I began my “maintenence” Herceptin dose infusions last week, three times the levels I had been receiving, since they are every 3 weeks now instead of every week. Tomorrow is the first Wednesday since New Years that I have not had to be at the hospital! That, in itself, feels amazing! The only side effect I have noticed is one my doctor warned me of, and that is a constant drippy nose accompanied by scabs lining the nostrils. Hopefully those will subside with time as my body adjusts and I get back some nose hairs. I don’t go anywhere without my Kleenex!
My oncologist denied my request for a manicure, since one of the nails started lifting from the finger and was oozing. The bleeding under the nails has continued, but I went ahead and painted over them for my trip since they look pretty ugly. I just can’t have the soaking and cuticle treatment that a typical manicure includes. I am keeping them short so they don’t get caught and then pull right off – they are tender and still a little numb.

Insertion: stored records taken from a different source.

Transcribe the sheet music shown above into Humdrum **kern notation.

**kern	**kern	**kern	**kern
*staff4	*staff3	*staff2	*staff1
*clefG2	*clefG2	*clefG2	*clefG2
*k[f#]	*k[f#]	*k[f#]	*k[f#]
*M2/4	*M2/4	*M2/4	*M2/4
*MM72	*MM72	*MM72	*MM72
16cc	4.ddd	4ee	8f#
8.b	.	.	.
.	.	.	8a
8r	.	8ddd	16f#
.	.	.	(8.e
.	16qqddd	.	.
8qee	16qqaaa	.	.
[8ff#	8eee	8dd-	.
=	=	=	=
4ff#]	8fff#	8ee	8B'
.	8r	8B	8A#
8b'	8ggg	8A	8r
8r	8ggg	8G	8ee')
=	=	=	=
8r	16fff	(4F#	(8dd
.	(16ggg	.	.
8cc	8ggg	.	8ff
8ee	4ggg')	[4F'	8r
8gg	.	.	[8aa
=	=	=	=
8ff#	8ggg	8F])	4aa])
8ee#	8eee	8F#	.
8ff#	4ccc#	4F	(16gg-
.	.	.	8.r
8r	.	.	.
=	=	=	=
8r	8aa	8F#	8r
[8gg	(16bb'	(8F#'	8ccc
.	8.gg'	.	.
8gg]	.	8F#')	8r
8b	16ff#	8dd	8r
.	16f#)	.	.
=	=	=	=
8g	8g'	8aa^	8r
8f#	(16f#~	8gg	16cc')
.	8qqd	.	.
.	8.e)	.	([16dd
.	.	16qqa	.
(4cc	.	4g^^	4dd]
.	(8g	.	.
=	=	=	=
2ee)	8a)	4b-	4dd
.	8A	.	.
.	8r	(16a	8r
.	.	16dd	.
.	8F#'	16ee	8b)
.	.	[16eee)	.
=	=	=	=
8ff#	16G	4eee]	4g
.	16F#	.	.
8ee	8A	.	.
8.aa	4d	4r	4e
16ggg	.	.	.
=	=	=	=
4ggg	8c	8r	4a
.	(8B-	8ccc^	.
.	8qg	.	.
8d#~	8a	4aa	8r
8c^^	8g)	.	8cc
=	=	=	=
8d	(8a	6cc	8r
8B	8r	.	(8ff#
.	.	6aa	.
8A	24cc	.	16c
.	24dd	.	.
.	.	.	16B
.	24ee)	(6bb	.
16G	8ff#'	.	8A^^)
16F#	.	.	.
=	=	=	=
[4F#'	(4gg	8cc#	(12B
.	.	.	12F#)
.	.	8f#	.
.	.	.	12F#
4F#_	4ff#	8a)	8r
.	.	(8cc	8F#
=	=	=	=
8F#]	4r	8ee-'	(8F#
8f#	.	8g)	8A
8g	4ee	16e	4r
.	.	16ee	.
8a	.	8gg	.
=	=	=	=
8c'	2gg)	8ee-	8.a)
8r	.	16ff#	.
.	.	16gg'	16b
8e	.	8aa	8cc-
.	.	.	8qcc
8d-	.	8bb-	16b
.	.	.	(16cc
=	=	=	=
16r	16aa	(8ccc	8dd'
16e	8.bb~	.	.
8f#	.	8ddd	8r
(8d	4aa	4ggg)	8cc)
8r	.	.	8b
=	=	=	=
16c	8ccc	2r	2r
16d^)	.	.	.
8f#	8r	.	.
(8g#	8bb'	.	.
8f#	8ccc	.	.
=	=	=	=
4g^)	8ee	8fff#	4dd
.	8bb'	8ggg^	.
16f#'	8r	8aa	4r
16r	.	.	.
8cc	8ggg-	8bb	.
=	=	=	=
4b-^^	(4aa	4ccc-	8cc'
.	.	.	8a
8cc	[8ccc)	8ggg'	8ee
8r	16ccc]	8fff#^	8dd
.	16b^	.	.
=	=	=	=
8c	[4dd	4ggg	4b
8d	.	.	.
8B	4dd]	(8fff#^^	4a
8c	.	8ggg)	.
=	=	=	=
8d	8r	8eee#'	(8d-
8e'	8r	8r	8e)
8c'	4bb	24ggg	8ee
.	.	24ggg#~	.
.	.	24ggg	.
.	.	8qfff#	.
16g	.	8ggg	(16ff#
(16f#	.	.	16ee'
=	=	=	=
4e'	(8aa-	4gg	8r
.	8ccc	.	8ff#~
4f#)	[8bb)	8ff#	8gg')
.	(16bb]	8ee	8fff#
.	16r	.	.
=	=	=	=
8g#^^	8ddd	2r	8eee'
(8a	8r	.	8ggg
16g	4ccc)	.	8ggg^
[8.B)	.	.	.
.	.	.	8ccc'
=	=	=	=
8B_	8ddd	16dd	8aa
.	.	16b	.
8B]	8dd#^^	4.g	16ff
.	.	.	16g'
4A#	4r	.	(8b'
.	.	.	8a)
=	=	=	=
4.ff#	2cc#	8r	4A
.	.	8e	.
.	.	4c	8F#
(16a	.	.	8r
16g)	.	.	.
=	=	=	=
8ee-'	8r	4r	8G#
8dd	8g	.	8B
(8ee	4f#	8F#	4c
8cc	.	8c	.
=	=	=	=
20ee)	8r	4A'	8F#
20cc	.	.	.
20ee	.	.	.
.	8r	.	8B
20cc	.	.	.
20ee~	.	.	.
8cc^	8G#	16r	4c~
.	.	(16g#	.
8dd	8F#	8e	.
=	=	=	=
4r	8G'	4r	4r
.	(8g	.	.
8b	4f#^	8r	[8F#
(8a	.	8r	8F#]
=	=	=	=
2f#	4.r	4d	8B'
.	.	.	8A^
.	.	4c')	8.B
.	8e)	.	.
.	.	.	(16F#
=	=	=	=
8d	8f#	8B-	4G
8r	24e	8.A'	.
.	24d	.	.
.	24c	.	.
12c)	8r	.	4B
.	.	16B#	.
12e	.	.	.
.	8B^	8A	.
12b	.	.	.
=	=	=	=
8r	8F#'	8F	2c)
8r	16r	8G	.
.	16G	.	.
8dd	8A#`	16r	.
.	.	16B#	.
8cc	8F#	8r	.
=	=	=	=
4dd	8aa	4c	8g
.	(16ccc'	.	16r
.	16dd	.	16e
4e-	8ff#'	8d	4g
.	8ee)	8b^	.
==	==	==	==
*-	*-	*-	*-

I shaved my legs for the first time in 6 months too! California is HOT already and shorts and skirts mean no covering up the stubble that is beginning to return. 🙂 Hair is starting to fill in the bald spots on my head, though just grayish colored (ugh) chickadee “fuzz” right now. I am still sporting a wig when I leave the house, and a scarf or bandanna while staying at home. I don’t think there will be much swimming pool or beach activity for me this summer!
I signed on to be a “chemo-angel” to a cancer patient just beginning her chemo treatments….a source of encouragement to someone else and a real place to help me begin recovery as I reach out to another woman affected by breast cancer. Channeling my time and energies into helping others will help me from holding my own pity party now that I am going through the post chemo “fall out”. Nobody warned me of the feelings I would have as I begin to process the emotional after effects of treatment. And in some respects I feel like I am still IN treatment until the new year, as I go once or twice a month to the chemo room for infusions. A ‘new normal’, they call it. All I can say is I just want my ‘old’ normal back, and that is a loss I must grieve over time. I appreciate your prayers to that end.